WRITTEN TASK A: Translate this sentence from the review of the Chandler biography below into Spanish: "I am still conscious of the influence when I write descriptions and dialogue, and my books exemplify Chandler's aphorism: scene is more important than plot."

TEXT PROVIDED:
---
This was published 13 years ago
Life and crimes of an enigma
Years of research have produced the last word on a troubled but highly influential writer.
Once, in response to a newspaper Q&A asking me to name the influences on my writing, I said, ''No Chandler, no Corris.'' It was true - my early Cliff Hardy novels were pastiches of Chandler with a leavening of Ross Macdonald.
Most writers of hard-boiled private eye fiction, such as Robert B. Parker, Loren Estleman, Timothy Harris, Howard Engel and many other ''post-Chandlerians'', as the critics call us, would acknowledge the same debt. I had read and
re-read Chandler's novels and stories and had absorbed his tropes and rhythms before I started writing myself. I am still conscious of the influence when I write descriptions and dialogue, and my books exemplify Chandler's aphorism: scene is more important than plot.
John Sutherland, in his entertaining, opinionated compendium Lives of the Novelists, says in his entry on Chandler that he'd sacrifice a good deal of the well-known sad details of Chandler's later life for more information on his life in the years before he became a writer. No need to make the sacrifice, Tom Williams has answered his call.
The chief contribution of the book is the detail on Chandler's family background, youth, early manhood and mature pre-writing years in Los Angeles. Earlier biographies by Frank McShane (1976) and T. Hiney (1999) skated over this subject matter comparatively lightly, for lack of source material, and got things wrong. Williams claims to have taken six years to research and write the book and, while acknowledging that Chandler was an enigmatic character given to self-mythologising, has spared no effort to cover the ground and dig for the truth.
Much of the detail uncovered is unsettling: the alcoholism of his father, Chandler's crippling shyness, unnatural emotional dependence on his mother and later his wife, and his lifetime struggle to justify and live up to his high estimation of himself. A user of people, a blamer of his misfortunes on others and an alcoholic, Chandler was in many ways a nasty piece of work.
Chronicling failures, deceptions, parsimony and selfishness, Williams continually attempts to document Chandler's positive side. It comes down to little more than saying he could be charming when sober, and it suited him, and was kind to his cat.
But he could write in a way no one else had ever written before him and the biography is also valuable for focusing closely on exactly how he was able to do this. Starting late, nothing came easily. He struggled to execute his vision and needed the props of his mother, wife and booze as he drew on his education, imagination and experience to provide the material for his highly original work.
---
DATA FOR THE TASK:

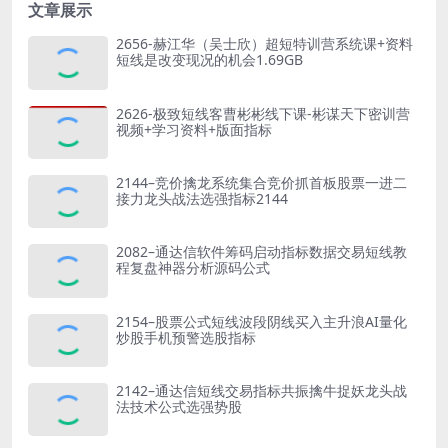
文章展示
2656-赫江华（吴士欣）超短特训营系统课+资料
短线是改变现况的机会1.69GB
2626-极致短线客曹彬彬线下课-彬谋天下密训营
视频+学习资料+版面指标
2144–竞价擒龙系统集合竞价抓首板股票一进二
接力龙头战法选强指标2144
2082–通达信软件筹码启动指标数据交易短线教
程复盘神器分析源码公式
2154–股票公式短线波段阴线买入主升浪AI量化
炒股手机预警选股指标
2142–通达信短线交易指标共振擒牛捉妖龙头战
法技术公式选强势股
---
WRITTEN TASK B: Write out the lines of the records above again, swapping every "短线" for "长线" and keeping everything else the same. Leave out the pictures.

TASK SOLUTION A: Todavía soy consciente de la influencia cuando escribo descripciones y diálogos, y mis libros ejemplifican el aforismo de Chandler: la escena es más importante que la trama.

TASK SOLUTION B:
文章展示
2656-赫江华（吴士欣）超短特训营系统课+资料
长线是改变现况的机会1.69GB
2626-极致长线客曹彬彬线下课-彬谋天下密训营
视频+学习资料+版面指标
2144–竞价擒龙系统集合竞价抓首板股票一进二
接力龙头战法选强指标2144
2082–通达信软件筹码启动指标数据交易长线教
程复盘神器分析源码公式
2154–股票公式长线波段阴线买入主升浪AI量化
炒股手机预警选股指标
2142–通达信长线交易指标共振擒牛捉妖龙头战
法技术公式选强势股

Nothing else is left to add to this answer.